DATA WAREHOUSING BASICS

Best online resource for Data Warehousing Basics Tutorial Tutorials

Big Data Analytics

9:08 AM

Metadata

Metadata is all the information in the data warehouse environment that is not
the actual data itself. Metadata is akin to an encyclopedia for the data warehouse.
Data warehouse teams often spend an enormous amount of time talking about, worrying about, and feeling guilty about metadata. Since most developers have a natural aversion to the development and orderly filing of documentation, metadata often gets cut from the project plan despite everyone’s acknowledgment that it is important.

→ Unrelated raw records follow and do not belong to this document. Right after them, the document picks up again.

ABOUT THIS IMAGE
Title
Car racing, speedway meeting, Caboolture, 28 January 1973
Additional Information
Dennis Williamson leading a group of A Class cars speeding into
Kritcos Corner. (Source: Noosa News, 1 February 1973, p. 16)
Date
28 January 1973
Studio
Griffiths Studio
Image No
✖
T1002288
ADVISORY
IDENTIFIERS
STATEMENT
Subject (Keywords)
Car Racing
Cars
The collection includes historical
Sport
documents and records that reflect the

Metadata comes in a variety of shapes and forms to support the disparate needs of the data warehouse’s technical, administrative, and business user groups. We have operational source system metadata including source schemas and copybooks that facilitate the extraction process. Once data is in the staging area, we encounter staging metadata to guide the transformation and loading processes, including staging file and target table layouts, transformation and cleansing rules, conformed dimension and fact definitions, aggregation definitions, and ETL transmission schedules and run-log results.

Even the custom programming code we write in the data staging area is metadata. Metadata surrounding the warehouse DBMS accounts for such items as the system tables, partition settings, indexes, view definitions, and DBMS-level security privileges and grants. Finally, the data access tool metadata identifies business names and definitions for the presentation area’s tables and columns as well as constraint filters, application template specifications, access and usage statistics, and other user documentation. And of course, if we haven’t included it already, don’t forget all the security settings, beginning with source transactional data and extending all the way to the user’s desktop.

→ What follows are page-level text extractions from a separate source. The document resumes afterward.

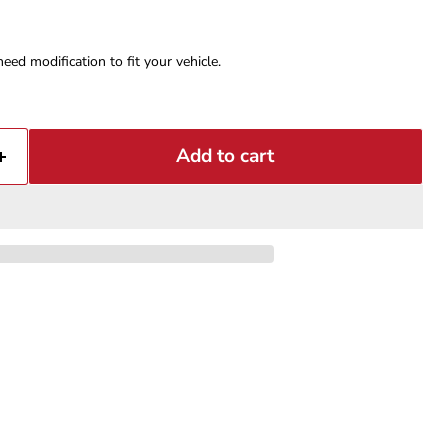
eed modification to fit your vehicle.
Add to cart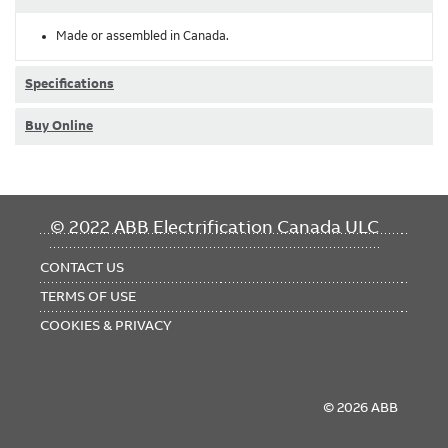
Made or assembled in Canada.
Specifications
Buy Online
FOOTER
© 2022 ABB Electrification Canada ULC
MENU
CONTACT US
TERMS OF USE
COOKIES & PRIVACY
© 2026 ABB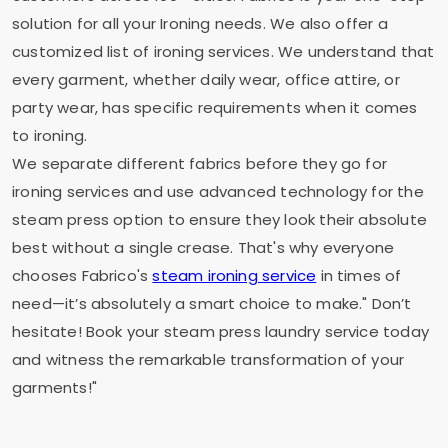
solution for all your Ironing needs. We also offer a
customized list of ironing services. We understand that
every garment, whether daily wear, office attire, or
party wear, has specific requirements when it comes
to ironing.
We separate different fabrics before they go for
ironing services and use advanced technology for the
steam press option to ensure they look their absolute
best without a single crease. That's why everyone
chooses Fabrico's
steam ironing service
in times of
need—it’s absolutely a smart choice to make." Don’t
hesitate! Book your steam press laundry service today
and witness the remarkable transformation of your
garments!"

The ultimate goal is to corral, catalog, integrate, and then leverage these disparate
varieties of metadata, much like the resources of a library. Suddenly, the effort to build dimensional models appears to pale in comparison. However, just because the task looms large, we can’t simply ignore the development of a metadata framework for the data warehouse. We need to develop an overall metadata plan while prioritizing short-term deliverables, including the purchase or construction of a repository for keeping track of all the metadata.